» **What this task involves**: Would you copy exactly the lines in the data below from the one that has "(1VV24A); Flacone di" through the one that has "ЕМС Почта России - отслеживание", dropping any pictures?

(Items from a data source)
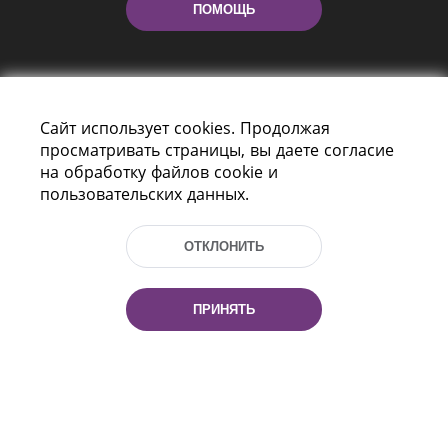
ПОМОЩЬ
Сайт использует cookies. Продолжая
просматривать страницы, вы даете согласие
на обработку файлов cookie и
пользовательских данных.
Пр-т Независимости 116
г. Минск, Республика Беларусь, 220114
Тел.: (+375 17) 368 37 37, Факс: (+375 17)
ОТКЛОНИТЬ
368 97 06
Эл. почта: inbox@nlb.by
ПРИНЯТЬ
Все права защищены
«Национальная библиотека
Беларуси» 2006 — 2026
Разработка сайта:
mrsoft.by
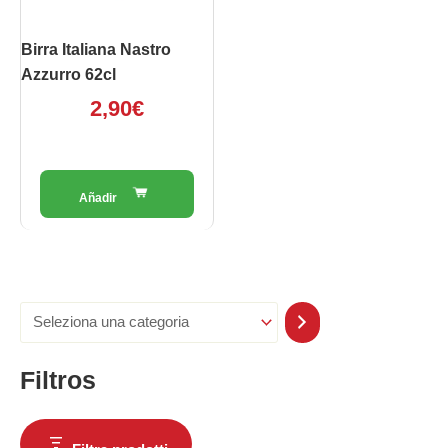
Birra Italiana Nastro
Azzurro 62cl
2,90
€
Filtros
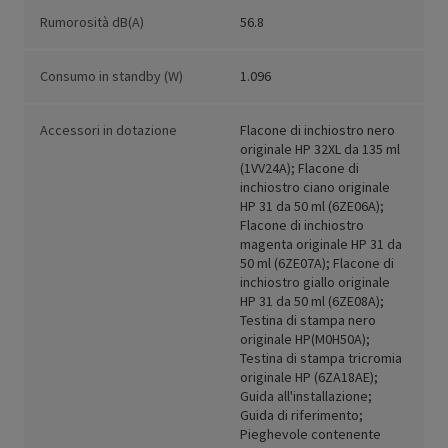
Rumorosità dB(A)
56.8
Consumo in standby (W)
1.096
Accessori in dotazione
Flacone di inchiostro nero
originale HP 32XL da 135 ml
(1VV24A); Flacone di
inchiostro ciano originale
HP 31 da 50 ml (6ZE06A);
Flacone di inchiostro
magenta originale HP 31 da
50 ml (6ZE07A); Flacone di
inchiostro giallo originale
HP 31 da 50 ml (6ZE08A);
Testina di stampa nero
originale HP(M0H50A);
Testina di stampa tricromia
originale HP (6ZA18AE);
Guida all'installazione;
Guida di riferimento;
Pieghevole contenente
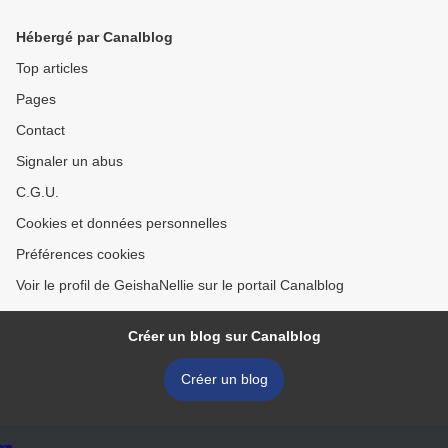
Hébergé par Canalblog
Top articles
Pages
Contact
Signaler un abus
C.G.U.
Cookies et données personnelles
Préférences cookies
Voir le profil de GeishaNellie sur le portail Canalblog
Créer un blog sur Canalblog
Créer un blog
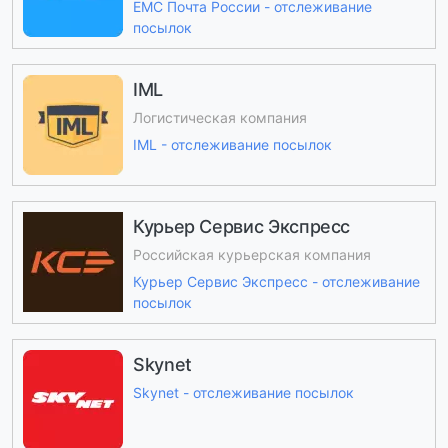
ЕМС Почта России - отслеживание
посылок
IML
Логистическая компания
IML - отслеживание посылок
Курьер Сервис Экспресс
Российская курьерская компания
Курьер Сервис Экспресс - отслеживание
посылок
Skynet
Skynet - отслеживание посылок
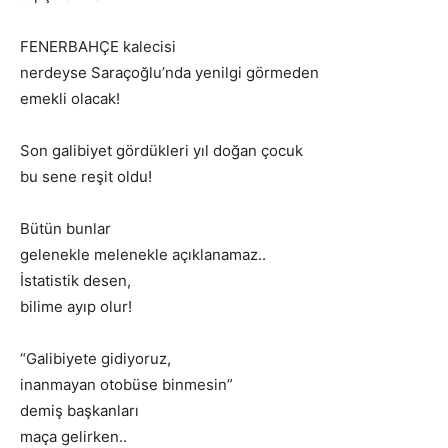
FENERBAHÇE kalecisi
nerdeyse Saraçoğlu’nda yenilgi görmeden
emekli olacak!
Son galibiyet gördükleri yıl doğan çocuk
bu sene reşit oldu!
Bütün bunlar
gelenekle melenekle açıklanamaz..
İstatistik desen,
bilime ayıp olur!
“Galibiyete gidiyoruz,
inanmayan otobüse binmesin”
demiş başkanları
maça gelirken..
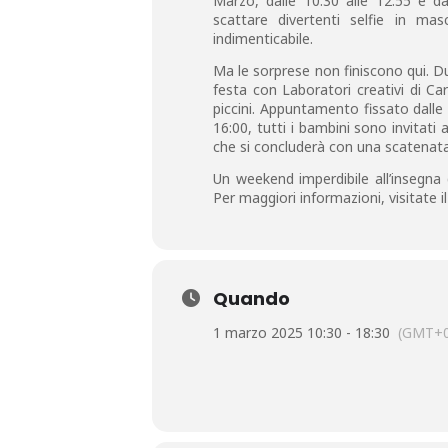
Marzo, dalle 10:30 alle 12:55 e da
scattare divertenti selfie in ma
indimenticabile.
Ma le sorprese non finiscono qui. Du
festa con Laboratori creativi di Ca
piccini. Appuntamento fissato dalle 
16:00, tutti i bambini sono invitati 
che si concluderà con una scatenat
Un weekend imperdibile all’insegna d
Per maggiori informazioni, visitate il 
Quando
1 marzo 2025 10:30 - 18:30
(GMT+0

--

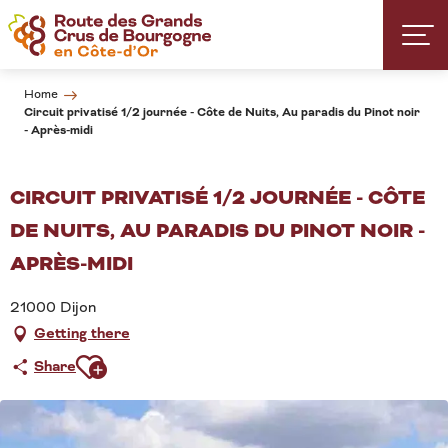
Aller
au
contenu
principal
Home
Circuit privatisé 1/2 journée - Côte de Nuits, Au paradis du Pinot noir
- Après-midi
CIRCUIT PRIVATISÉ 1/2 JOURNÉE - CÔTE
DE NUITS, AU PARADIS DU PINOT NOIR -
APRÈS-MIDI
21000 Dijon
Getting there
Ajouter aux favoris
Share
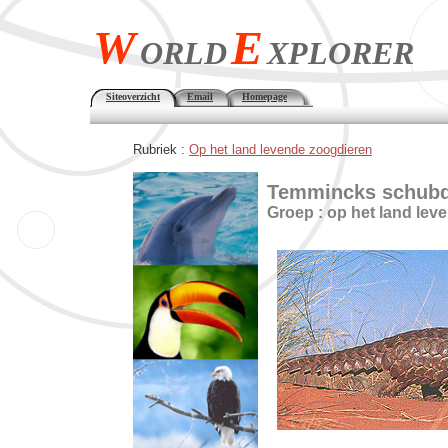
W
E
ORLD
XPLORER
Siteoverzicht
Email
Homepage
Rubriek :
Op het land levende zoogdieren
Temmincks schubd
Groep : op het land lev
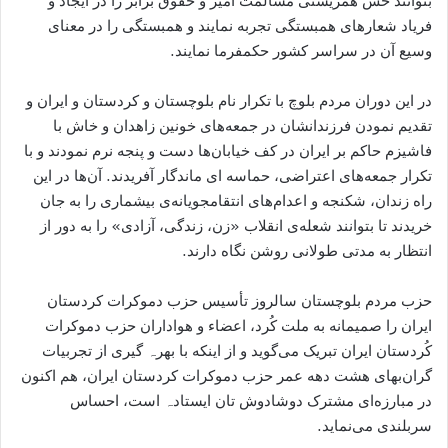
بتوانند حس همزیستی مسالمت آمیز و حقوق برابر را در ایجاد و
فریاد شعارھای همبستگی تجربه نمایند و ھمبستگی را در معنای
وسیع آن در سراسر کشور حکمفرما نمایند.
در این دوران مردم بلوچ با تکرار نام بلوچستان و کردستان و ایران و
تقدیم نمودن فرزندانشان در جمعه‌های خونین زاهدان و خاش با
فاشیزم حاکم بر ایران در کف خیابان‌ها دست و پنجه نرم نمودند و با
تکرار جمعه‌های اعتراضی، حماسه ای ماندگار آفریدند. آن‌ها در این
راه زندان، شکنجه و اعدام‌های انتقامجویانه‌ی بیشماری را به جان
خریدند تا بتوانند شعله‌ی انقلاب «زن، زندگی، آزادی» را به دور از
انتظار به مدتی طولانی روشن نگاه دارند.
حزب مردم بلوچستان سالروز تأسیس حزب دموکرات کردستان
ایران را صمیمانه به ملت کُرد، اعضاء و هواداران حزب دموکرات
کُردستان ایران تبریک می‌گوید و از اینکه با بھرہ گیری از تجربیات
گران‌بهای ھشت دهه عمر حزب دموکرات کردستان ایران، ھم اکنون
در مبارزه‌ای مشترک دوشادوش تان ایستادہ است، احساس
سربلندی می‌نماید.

» **Solution to this task**:
(1VV24A); Flacone di
inchiostro ciano originale
HP 31 da 50 ml (6ZE06A);
Flacone di inchiostro
magenta originale HP 31 da
50 ml (6ZE07A); Flacone di
inchiostro giallo originale
HP 31 da 50 ml (6ZE08A);
Testina di stampa nero
originale HP(M0H50A);
Testina di stampa tricromia
originale HP (6ZA18AE);
Guida all'installazione;
Guida di riferimento;
Pieghevole contenente
Hébergé par Canalblog
Top articles
Pages
Contact
Signaler un abus
C.G.U.
Cookies et données personnelles
Préférences cookies
Voir le profil de GeishaNellie sur le portail Canalblog
Créer un blog sur Canalblog
Créer un blog
ЕМС Почта России - отслеживание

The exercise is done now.